How to Build Your Own TPM Copilot with GPTs

How to Build Your Own TPM Copilot with GPTs

Automate your risk logs, stakeholder updates, and readiness checklists without selling your soul to spreadsheets

There’s a moment in every Technical Program Manager’s life when you stare at your risk log and think: There has to be a better way.

Good news: There is.

Welcome to the golden age of AI copilots—where you can offload your repetitive PM chores to a GPT that never forgets deadlines, doesn’t complain about status reports, and doesn’t need coffee. In this step-by-step guide, I’ll show you how to build your own TPM Copilot using ChatGPT’s custom GPTs, and how to make it actually useful—like “auto-generate stakeholder updates” useful.

What You’ll Be Automating

By the end of this tutorial, you’ll have a personal GPT Copilot that can: • Maintain and format risk logs • Generate weekly stakeholder updates • Track readiness checklists • Keep you from yelling into a void during launch week

Let’s get into it.

Step 1: Know Thy Copilot (aka Define the Scope)

Before you build anything, decide what tasks your TPM Copilot should handle. Here are some good starting points: • Risk Management: Logging, assessing, and summarizing risks across programs. • Stakeholder Updates: Writing digestible weekly updates tailored to different audiences. • Readiness Checklists: Tracking pre-launch items and surfacing blockers.
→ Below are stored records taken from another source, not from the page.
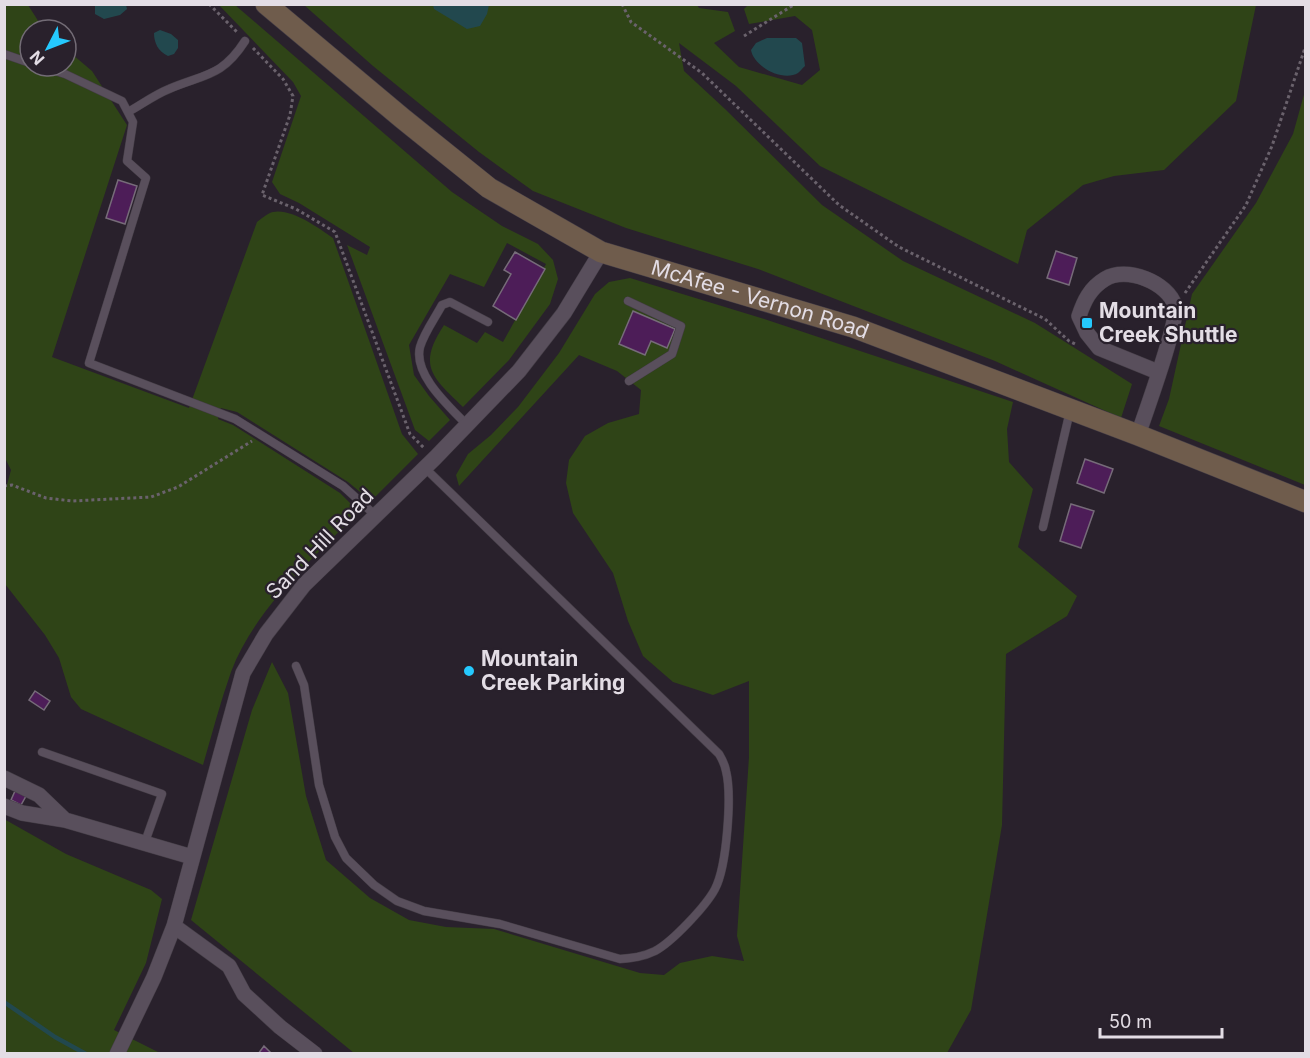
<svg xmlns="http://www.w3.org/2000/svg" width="1310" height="1058" font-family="Inter,sans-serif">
<rect width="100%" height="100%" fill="#29212c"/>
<path fill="#2f4417" d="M 5,5 L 28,5 L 44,30 L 30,30 L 30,66 L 66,66 L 66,49 L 92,71 L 127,125 L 52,357 L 189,408 L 257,222 C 261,219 268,213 273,212 C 291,208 319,228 333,238 L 402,434 L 418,454 L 371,501 L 348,482 L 237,412 L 221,408 L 218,419 L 233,425 L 340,493 L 359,512 C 313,558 254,610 231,672 C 220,703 212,734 203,765 L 81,709 L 71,697 L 59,658 L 45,635 L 5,584 L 5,492 L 11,470 L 5,458 Z
M 219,5 L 235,5 L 452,192 L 502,226 L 538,244 L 553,260 L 558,279 L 550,304 L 509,360 L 463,407 C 432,377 417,366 444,325 L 477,343 L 485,332 L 503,342 L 546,264 L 507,243 L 484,287 L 450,274 L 409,345 L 414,375 L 429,396 L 450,420 L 429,441 L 415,430 L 347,245 L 367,255 L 370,247 L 299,203 L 280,194 L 272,182 L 301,96 L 293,82 Z
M 304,5 L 697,5 L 699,8 L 728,12 L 735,31 L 714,43 L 739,67 L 802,85 L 820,70 L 812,30 L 795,16 L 749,24 L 744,9 L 748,5 L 1256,5 L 1236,101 L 1164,170 L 1114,176 L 1083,185 L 1027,230 L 1018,264 L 820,166 L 736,86 L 679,43 L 684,71 L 725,109 L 822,205 L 903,261 L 1035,323 L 1132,384 L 1121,418 L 995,361 L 758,269 L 626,228 L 533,191 L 479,152 L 373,66 Z
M 1305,91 L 1305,485 L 1159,426 L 1169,399 L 1192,294 L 1256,203 L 1293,134 Z
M 630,278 L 761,318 L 1013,402 L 1007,429 L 1009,462 L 1033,489 L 1018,547 L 1077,596 L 1067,616 L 1006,654 L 1002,825 L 971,1010 L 947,1053 L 354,1053 L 191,920 L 252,710 L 272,662 L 288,693 L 306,796 L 326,860 L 370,898 L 409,920 L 446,927 L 494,929 L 640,973 L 664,975 L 680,963 L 712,956 L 744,961 L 737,936 L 749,757 L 749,681 L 713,695 L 673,682 L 643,656 L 628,621 L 613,573 L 573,513 L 566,483 L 569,460 L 585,436 L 608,423 L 639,414 L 641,390 L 617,371 L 579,355 L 459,486 L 456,475 L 468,454 L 491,435 L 518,407 L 559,353 L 595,294 L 609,282 Z
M 4,819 L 66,854 L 151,890 L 162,899 L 146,963 L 114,1030 L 160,1053 L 5,1053 Z"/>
<path fill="#22484e" d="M 95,5 L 126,5 L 127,9 L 120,15 L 104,19 L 95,14 Z
M 433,5 L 489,5 L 487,14 L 480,26 L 467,29 L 434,9 Z
M 160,30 L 171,34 L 178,40 L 178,48 L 174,54 L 168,56 C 158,51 154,43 154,33 Z
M 767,38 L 796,38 L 802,43 L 805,66 C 802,68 801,71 798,73 C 783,82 754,67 751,50 L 756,43 Z"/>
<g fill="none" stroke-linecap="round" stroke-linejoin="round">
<path stroke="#22484e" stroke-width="4.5" d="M 4,1002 L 55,1037 L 86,1054"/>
</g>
<path fill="#4d1d58" stroke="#766b79" stroke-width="1.5" d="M 118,180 L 137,186 L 125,224 L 106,218 Z
M 1056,251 L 1077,258 L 1069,285 L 1047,278 Z
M 515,252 L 545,269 L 516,320 L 493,306 L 511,274 L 504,270 Z
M 633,311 L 675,329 L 667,348 L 651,341 L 645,355 L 619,344 Z
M 1085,459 L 1113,469 L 1104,493 L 1077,483 Z
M 1071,504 L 1094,511 L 1081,548 L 1060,541 Z
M 35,691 L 50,701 L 44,710 L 29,700 Z
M 15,791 L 26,796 L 21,805 L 11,800 Z
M 264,1046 L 272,1054 L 258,1054 Z"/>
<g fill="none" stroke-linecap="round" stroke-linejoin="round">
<defs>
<path id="service" d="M 4,54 L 30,63
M 40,66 L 65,74 L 122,101 L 133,122 L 127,161 L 146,178 L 89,363 L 235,419 L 343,486 L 375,515
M 128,112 C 141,105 154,95 169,89 C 204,74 222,77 245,41
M 628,301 L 681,326 L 672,354 L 629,381
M 467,425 C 450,407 413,375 420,347 C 424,333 435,318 442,305 L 450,302 L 488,322
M 1043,527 L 1070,411
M 296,666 L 304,685 L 319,785 L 335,837 L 346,858 L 374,885 L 397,901 L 424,911 L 500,924 L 620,959 C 632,958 643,957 655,951 C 672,942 706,906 715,889 C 727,866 732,795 726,771 C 725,765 722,759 719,754 L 425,468
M 42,752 L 162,794 L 145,842"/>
<path id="minor" d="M 1138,435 C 1145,414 1179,321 1175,306 C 1168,282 1126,266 1105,279 C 1090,288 1084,301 1079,316 L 1087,333 L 1099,348 L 1158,372
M 4,778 L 39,795 L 65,820
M 4,806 L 22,813 L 65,820 L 192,857
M 174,926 L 229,966 L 244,994 L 280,1027 L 315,1054
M 117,1054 L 154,977 L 174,926 L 243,673 L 266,634 L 304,585 L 435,458 L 519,371 L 564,313 L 601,252"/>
<g id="secondary">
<path id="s1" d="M 266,4 L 402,118 L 489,188 L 601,252 L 853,327 L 1138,435 L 1306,502"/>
</g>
</defs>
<use href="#service" stroke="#443d46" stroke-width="9"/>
<use href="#minor" stroke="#443d46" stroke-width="16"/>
<use href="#secondary" stroke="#443d46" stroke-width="22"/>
<path stroke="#6a626c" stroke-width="3" stroke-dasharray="3 3" stroke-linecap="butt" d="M 209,4 L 238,33
M 622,4 L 631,22 L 702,73 L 839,205 L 899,247 L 1045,319 L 1069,341 L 1077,345
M 744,36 L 795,4
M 253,48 L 283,79 L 293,96 L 290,115 L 262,195 L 296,209 L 335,232 L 410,434 L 425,449
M 1185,293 L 1246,205 L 1272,146 L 1306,45
M 4,486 L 12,485 L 46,498 L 72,501 L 151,497 L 178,487 L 252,441"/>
<use href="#service" stroke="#594f5c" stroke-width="8"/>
<use href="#minor" stroke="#594f5c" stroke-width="15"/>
<use href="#secondary" stroke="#6f5c4c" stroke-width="21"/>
</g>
<g fill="#25c9fe" stroke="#29212c" stroke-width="2">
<rect x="1081" y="317" width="12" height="12" rx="3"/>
<circle cx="469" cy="671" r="6"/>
</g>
<g text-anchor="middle" stroke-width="4.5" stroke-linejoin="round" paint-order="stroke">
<g font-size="21" fill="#e3dde5" stroke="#29212c">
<text dy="7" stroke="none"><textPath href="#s1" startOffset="584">McAfee - Vernon Road</textPath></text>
<text transform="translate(320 544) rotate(-46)" y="7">Sand Hill Road</text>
</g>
<g font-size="21" font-weight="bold" fill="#e3dde5" stroke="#29212c" text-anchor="start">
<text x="1099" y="318">Mountain<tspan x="1099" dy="24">Creek Shuttle</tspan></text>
<text x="481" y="666">Mountain<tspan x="481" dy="24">Creek Parking</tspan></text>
</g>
</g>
<rect width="1310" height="1058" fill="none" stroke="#e3dde5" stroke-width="12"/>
<g transform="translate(48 48) rotate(228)"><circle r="28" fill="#29212c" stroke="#736c76" stroke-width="1.5"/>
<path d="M0-4.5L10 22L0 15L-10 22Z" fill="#25c9fe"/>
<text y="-9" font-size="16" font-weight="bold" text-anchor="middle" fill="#e3dde5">N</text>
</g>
<path d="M1100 1028v9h122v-9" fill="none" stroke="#e3dde5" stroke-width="3"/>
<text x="1109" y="1028" font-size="18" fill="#e3dde5" stroke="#29212c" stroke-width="4.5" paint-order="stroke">50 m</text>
</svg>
Think of it as cloning your PM brain—but the part that doesn’t groan at formatting slides.

Step 2: Create a Custom GPT (No Coding Required)

Head over to ChatGPT and click “Explore GPTs” > “Create”. This walks you through a wizard-style interface.

When prompted: • Name: TPM Copilot (or go wild—Captain Risk Mitigator has a nice ring to it) • Instructions: Tell your GPT who it is and what it does. Here’s a starter:

“You are a TPM Copilot that helps a Technical Program Manager track project risks, write stakeholder updates, and manage readiness checklists. You prioritize clarity, brevity, and actionability. You ask clarifying questions if needed before generating output.” • Tools: Toggle on Code Interpreter if you want it to handle spreadsheet uploads, and Web Browsing if you want it to pull live data (risky, but useful).

Step 3: Train It with Examples (a.k.a. Show It Your Style)

To make your GPT actually useful, feed it some examples. • Upload previous stakeholder updates, risk logs, and readiness trackers. • Use the “File Upload” feature during the setup or drop them in later during a chat.

For stakeholder updates, make sure you include both executive summaries and team-level versions so it understands tone shifts. GPTs are pretty decent at context switching—but only if you give it a sense of what you sound like.

Pro tip: Include a few “bad” examples too, with comments like “too long-winded” or “not executive-friendly.” GPTs learn faster from critique than praise.

Step 4: Design Your Prompts (Cheat Sheet Included)

Now you need to think like a prompt engineer (without actually being one). Here are a few reusable prompt structures: • Risk Log Entry “Add a new risk to the log: X service might miss integration deadline. Probability: High. Impact: Medium. Mitigation: Parallelize testing.” • Generate Weekly Update “Write a weekly stakeholder update based on this input [paste notes or file]. Audience: Engineering Leadership. Style: Brief, objective, highlight only top 3 issues.” • Readiness Tracker Check “Based on this checklist, identify items that are behind schedule or missing owners.”

Store these in a shared doc so your future self (or your whole team) can reuse them.

Step 5: Test It Like a Product

Talk to your Copilot as if it’s your junior TPM. Throw it real tasks. For example: • Upload your risk log and ask it to generate a risk summary. • Paste your raw notes and ask it to create a stakeholder update. • Give it a messy checklist and ask what’s at risk of slipping.

If it’s doing too much or sounding too robotic, tweak the system instructions or provide feedback directly in the chat. Remember, you’re not training a model from scratch—you’re coaching a very smart intern.

Step 6: Share It (or Not)

Once you’re happy with your GPT, you can keep it private or share it with teammates. If you’re working with other TPMs, a shared GPT can cut meeting time in half. (Seriously—automated pre-reads are magic.)

To share: • Go to your GPT’s settings • Click “Share” • Choose “Anyone with the link” or “Only me” based on your paranoia level

You can even publish it to the GPTs directory if you think others will find it helpful. Just don’t forget to redact your project names—unless you’re into open-sourcing chaos.

My Final Thoughts

A GPT Copilot won’t replace your judgment, EQ, or ability to navigate organizational landmines. But it will save you hours every week on the stuff that’s necessary but soul-draining.

And if you’re worried about your job getting automated—don’t be. The future of TPM work isn’t less human; it’s more focused on what humans do best: leading through uncertainty, telling stories with data, and knowing when to push back on scope.